─── Quoted passage ───

On appeal against a lower court’s decision, Liberian Government tax authorities and one of Liberia’s leading GSM Company Lonstar Cell are locked down in a heated battle at the Supreme Court over disputed taxes in millions of dollars covering 2007 to 2011.
According to the legal team representing Lonestar Cell the matter at hand grew out of a determination by the Finance Ministry’s revenue department, now the Liberia Revenue Authority or LRA which demanded a third assessment of the company’s books over claim that it had evidence that the government had been defrauded of $19m in taxes.
During a hearing on Wednesday, 30 March, the company’s lawyers indicated how the third assessment request was resisted on grounds that it was “way outside” the five years period and not supported by statutes, arguing that the government had conducted first assessment and secured over $1m before conducting a second assessment that secured an additional $700,000.
Before the matter reached the Tax Court, Lonestar Cell said it took appeal before the Board of Tax Appeals or BOTA in 2013 which then instituted a reconciliation committee that later resolved to deduct $5m that Lonestar Cell had allegedly paid to a company called PLC from the $19m.
With this reduction by the reconciliation committee, Lonestar Cell was then due $13m in taxes to government as per the determination reached, instead of the $19m, though one of the company’s lawyers Cllr. Frederick Cherue says there was no agreement by both parties.
When the matter was taken before the Tax Court at the Temple of Justice, the court ruled in favor of the government; but Lonestar Cell’s lawyers claimed that the lower court erred. But the State lawyers are contending that in the first and second assessment, they could not have accused the GSM company of fraud based on the information received, particularly given that the company had to self-declare before government made determination of the taxes due.

───

What to work on —
**1.** In the article on the Lonestar Cell tax dispute, how much did the reconciliation committee resolve to deduct from the $19m?
**2.** Extend the article on the Lonestar Cell tax dispute, picking up after its final sentence.

─── Recorded information ───

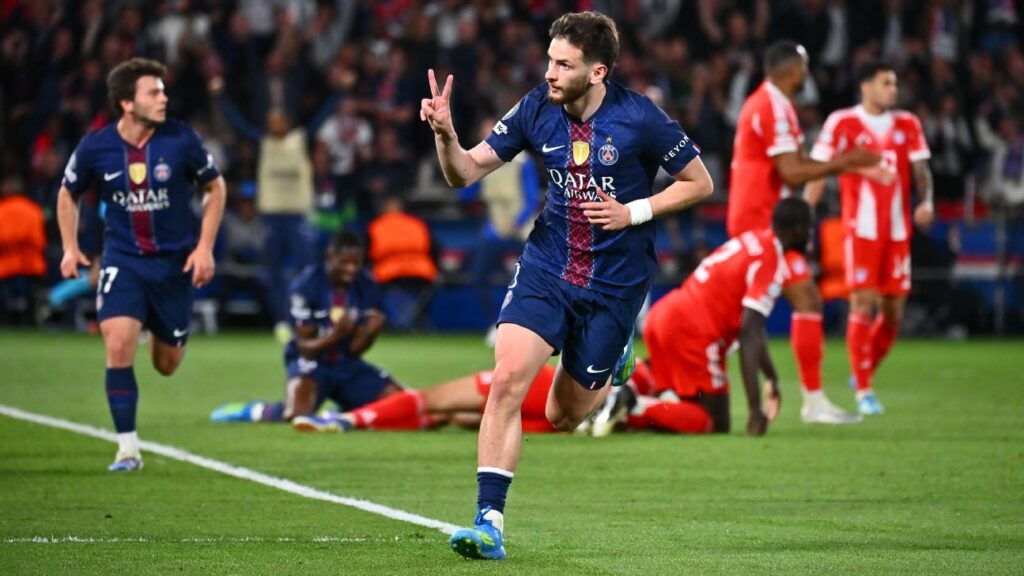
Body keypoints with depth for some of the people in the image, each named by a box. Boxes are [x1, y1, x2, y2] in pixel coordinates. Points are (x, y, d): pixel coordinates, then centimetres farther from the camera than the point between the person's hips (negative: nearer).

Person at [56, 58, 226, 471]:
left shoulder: (181, 140, -11)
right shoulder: (95, 147, -9)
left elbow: (215, 187, 3)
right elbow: (68, 193, 10)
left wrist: (205, 247, -4)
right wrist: (70, 247, 2)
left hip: (175, 261, 0)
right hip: (122, 260, 0)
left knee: (167, 364, 8)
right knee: (118, 347, -20)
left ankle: (164, 332, 48)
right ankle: (128, 448, -9)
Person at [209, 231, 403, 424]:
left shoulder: (366, 288, -5)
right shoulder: (306, 286, -17)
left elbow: (355, 349, -3)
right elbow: (305, 347, -15)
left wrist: (371, 332, -26)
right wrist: (335, 335, -34)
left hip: (347, 365, 5)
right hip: (311, 360, -5)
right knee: (298, 413, -34)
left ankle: (343, 409, 18)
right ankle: (250, 411, -1)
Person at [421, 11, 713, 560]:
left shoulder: (639, 118, -15)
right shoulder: (537, 108, -6)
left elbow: (699, 183, -4)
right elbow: (466, 172, -2)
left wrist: (633, 212, -15)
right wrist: (445, 134, -23)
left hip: (614, 282, -2)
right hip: (545, 267, 2)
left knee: (563, 416, 7)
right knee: (507, 379, -19)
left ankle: (612, 367, 43)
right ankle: (489, 523, -16)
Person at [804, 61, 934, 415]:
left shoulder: (907, 125, 11)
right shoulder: (842, 123, -1)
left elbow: (920, 169, 9)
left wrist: (926, 201, -12)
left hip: (898, 231, 4)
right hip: (861, 230, -4)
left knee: (894, 313, 6)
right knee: (863, 305, -10)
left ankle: (864, 373, 28)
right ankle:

───

Numbered responses —
**1.** $5m, which Lonestar Cell had allegedly paid to a company called PLC.

**2.**
Based on information provided by the company, the government says the first discovery was $1m plus and the second about $700,000. But it says when it was determined by authorities that the company had not provided certain information, government then requested a third assessment on grounds that the company had allegedly defrauded it of $19m.
State lawyers informed the court that after informing the mobile giant of its determination of $19m, the company had 30 days as of the receipt of the communication to file their appeal with BOTA, but failed to do so in the time frame provided it.
But the counsels for Lonestar Cell are contending that state lawyers sat on their rights and did not raise any issue and that time had passed. The government says it had requested 30 percent payment before even going into the discussion with Lonestar Cell, but argued that BOTA disregarded it and went through the investigation.
The ongoing matter has raise concern from Chief Justice Francis S. Korkpor, Sr., wondering why tax authorities are not taxing but are rather asking companies to self-declare before being taxed. The government is still insisting that the Supreme Court should make determination about the $19m instead of the $13m, alleging that BOTA erred and could not have subjected the parties to reconciliation.
They therefore requested that the Supreme Court affirm the Tax Court’s ruling in keeping with the laws. The Supreme Court has reserved its ruling.